On top of that, Rorion found out that Rickson had stolen two students from the Gracie academy and was teaching them over his garage. So it came down to money. And I think Rickson felt, on some level, that he had his own destiny.
JW: Yet Rickson did serve as coach for little brother Royce prior to the first UFC.
AD: Yes, and later on he almost got even more involved. This isn’t in the book, because the book focuses on UFC 1. But between UFCs 3 and 4, I had a meeting with Rickson, Rorion, Royce and their father, Helio. After Royce’s performance in UFC 3, where he ran out of gas emotionally and physically [and had to withdraw before the final], he had agreed to step down, at Helio and Rorion’s request. They turned to Rickson. They wanted him to come in for UFC 4.
So we all met in my office on a Saturday. And as we sat there around a big conference table, Rickson told us he wanted a million bucks. I knew he was going to ask for that. He and I had had dinner a couple of nights before, and he’d told me, ‘Mike Tyson is getting 10 million, so I want at least one million.’ I told him no one in the UFC was making a million bucks — I wasn’t, Rorion wasn’t, no fighter was.
‘You saw what your brother got,’ I told him.
JW: So what happened when Rickson came into the meeting and made his demand?
AD: Well, the old man, who was always quiet, finally spoke up.
‘In my day, this wasn’t about money, this was about putting forward the family art and defending it,’ he said. ‘Me and my brothers, we did this for the honor of defending Gracie jiu-jitsu.’ Helio looked at Rickson and said, “You’ve become too much of a Norte Americano.’
Rickson didn’t say anything to his father. He just nodded. He didn’t look at Rorion. Then he nodded to me and he left the room.
He ended up going over to Japan, where he fought mostly against men with losing records. He got his big bucks fighting guys a lot of purple belts could have beat.”

| Record extracts |

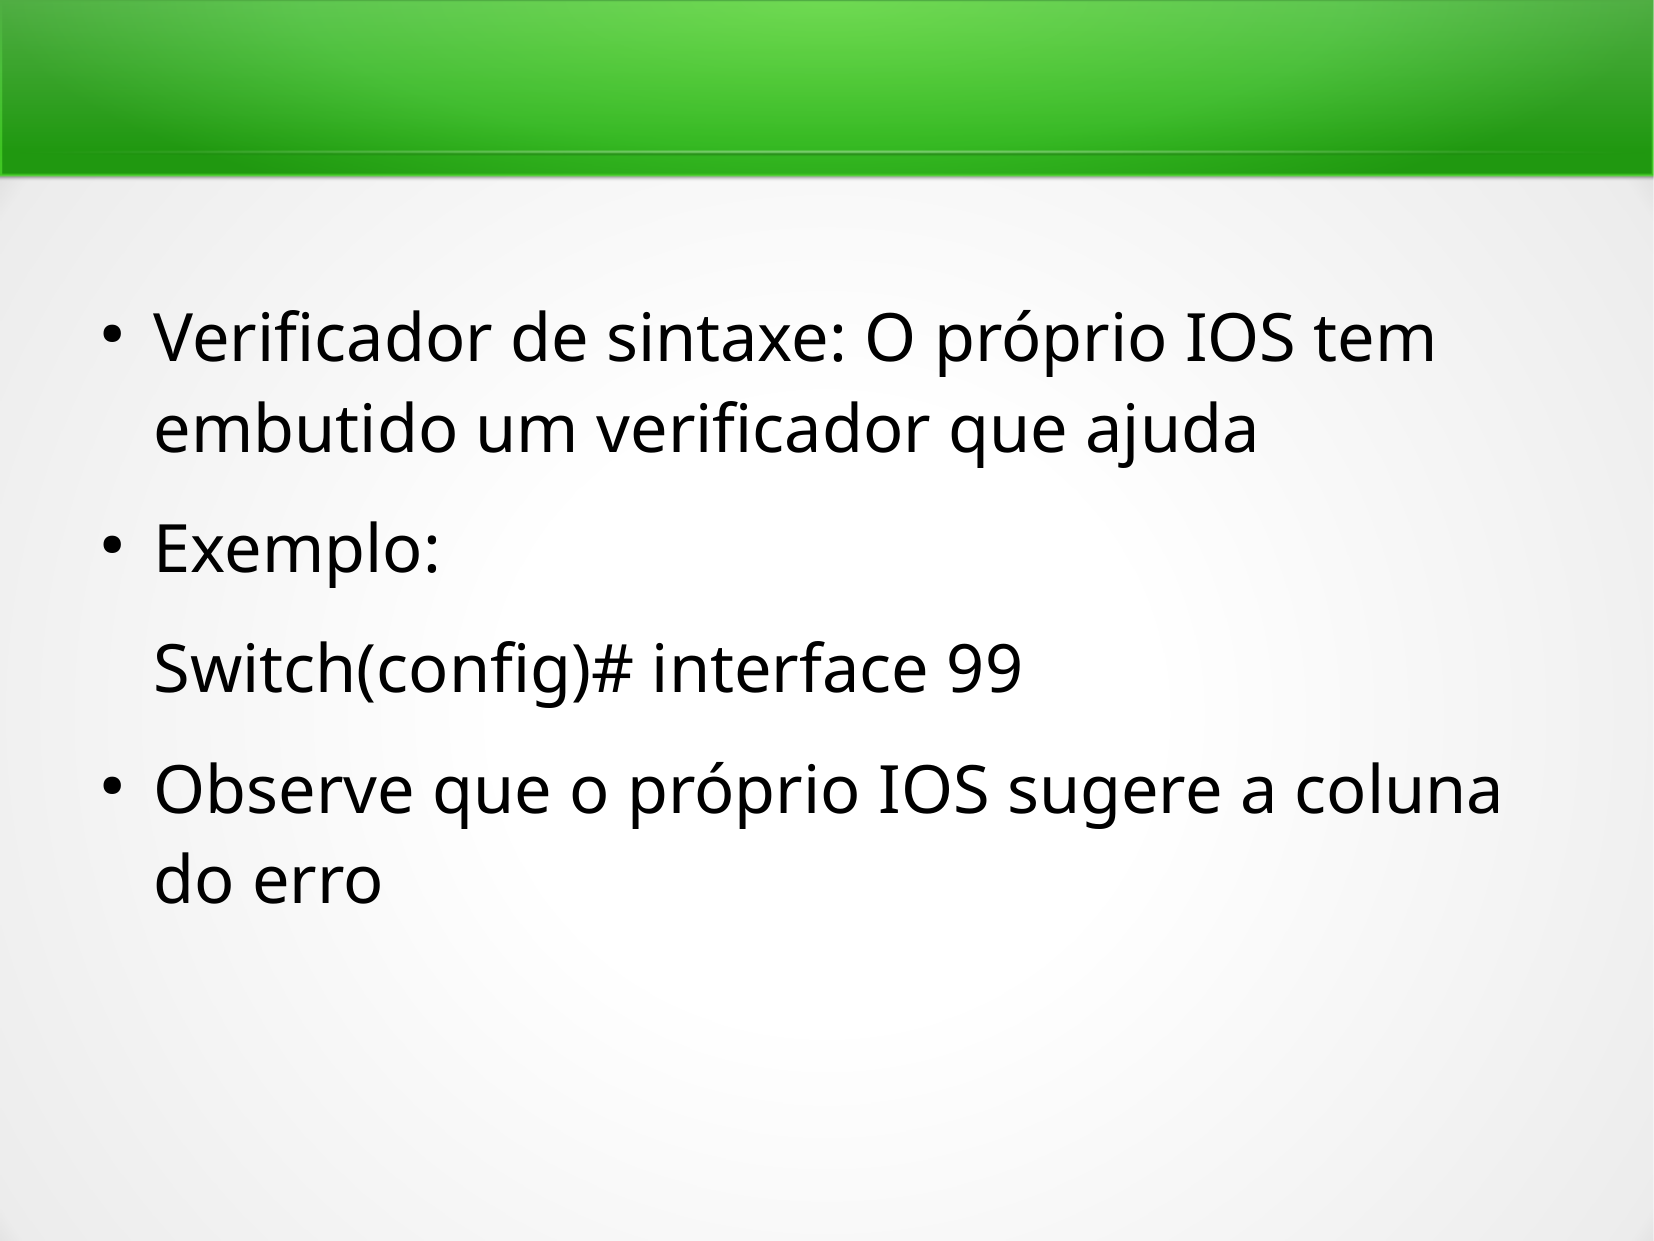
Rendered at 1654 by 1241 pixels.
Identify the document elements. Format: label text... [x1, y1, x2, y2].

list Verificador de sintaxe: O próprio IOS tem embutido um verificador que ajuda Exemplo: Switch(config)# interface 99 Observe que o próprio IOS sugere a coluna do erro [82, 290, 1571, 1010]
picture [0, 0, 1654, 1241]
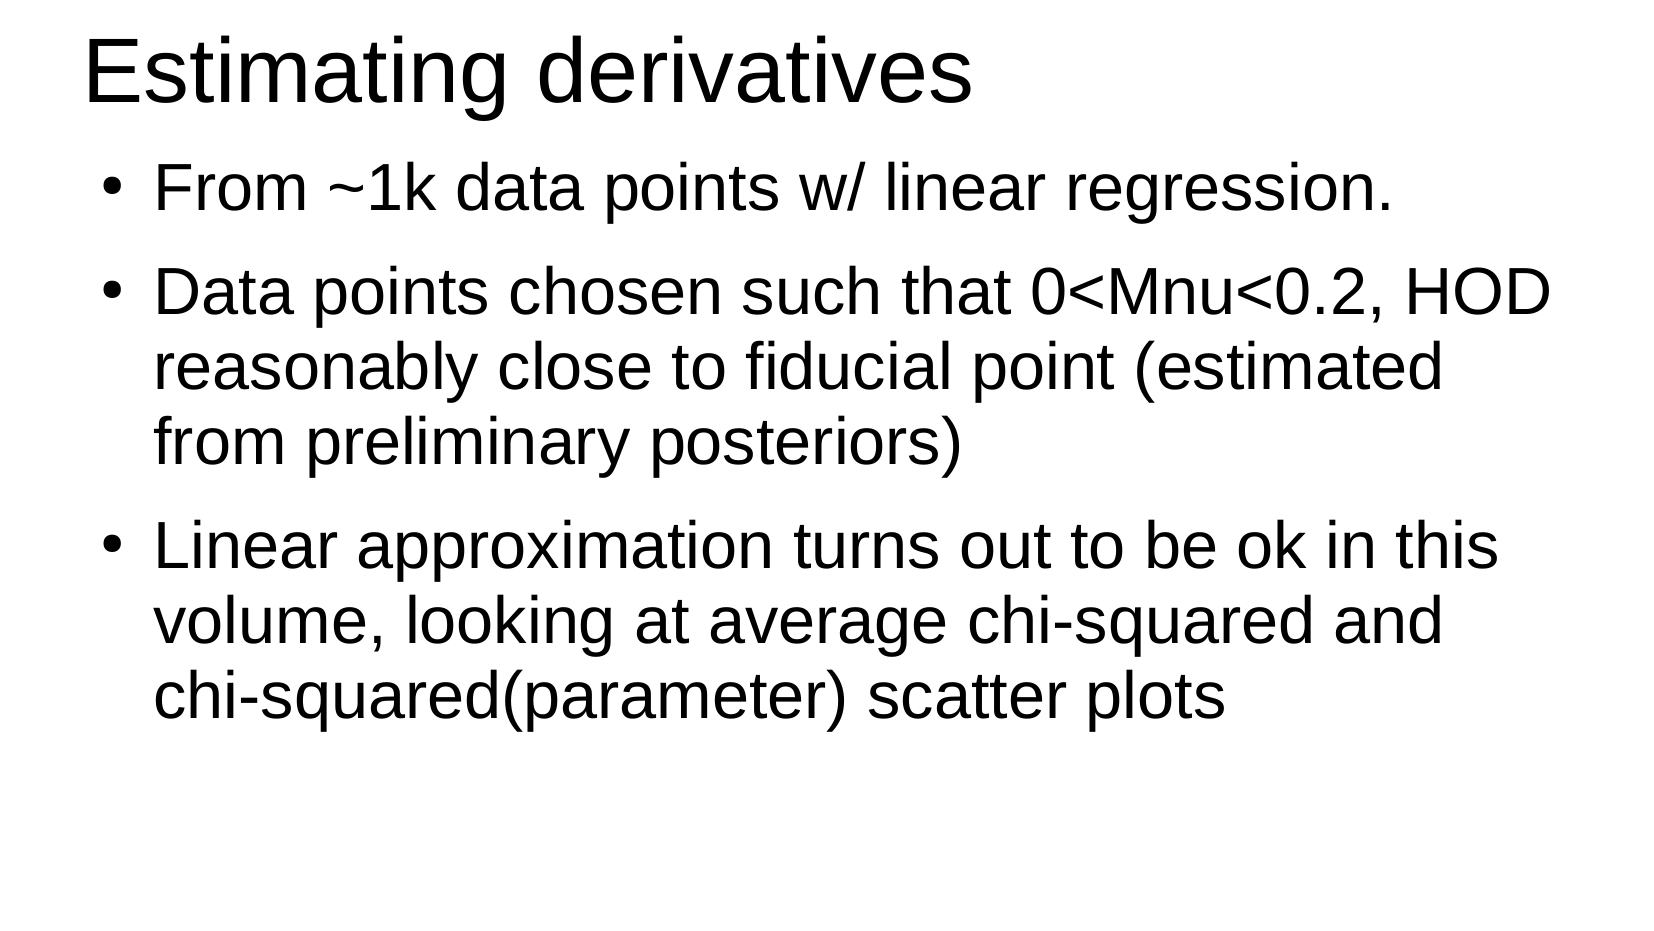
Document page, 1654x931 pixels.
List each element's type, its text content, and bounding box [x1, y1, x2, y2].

| Goals |
A: Reproduce the part of the interview excerpt starting with "JW: Yet Rickson" and going on through "in for UFC 4.".
B: List every member of the Gracie family who is named in the interview excerpt.
C: Answer these questions using the interview excerpt.
(i) How many students did Rickson take from the Gracie academy?
(ii) On what day of the week was the office meeting held?
(iii) To what country did Rickson go to fight?
You won't need the entries for this work.

| Task-by-task results |
A:
JW: Yet Rickson did serve as coach for little brother Royce prior to the first UFC.
AD: Yes, and later on he almost got even more involved. This isn’t in the book, because the book focuses on UFC 1. But between UFCs 3 and 4, I had a meeting with Rickson, Rorion, Royce and their father, Helio. After Royce’s performance in UFC 3, where he ran out of gas emotionally and physically [and had to withdraw before the final], he had agreed to step down, at Helio and Rorion’s request. They turned to Rickson. They wanted him to come in for UFC 4.

B:
Rorion
Rickson
Royce
Helio

C:
(i) Two
(ii) Saturday
(iii) Japan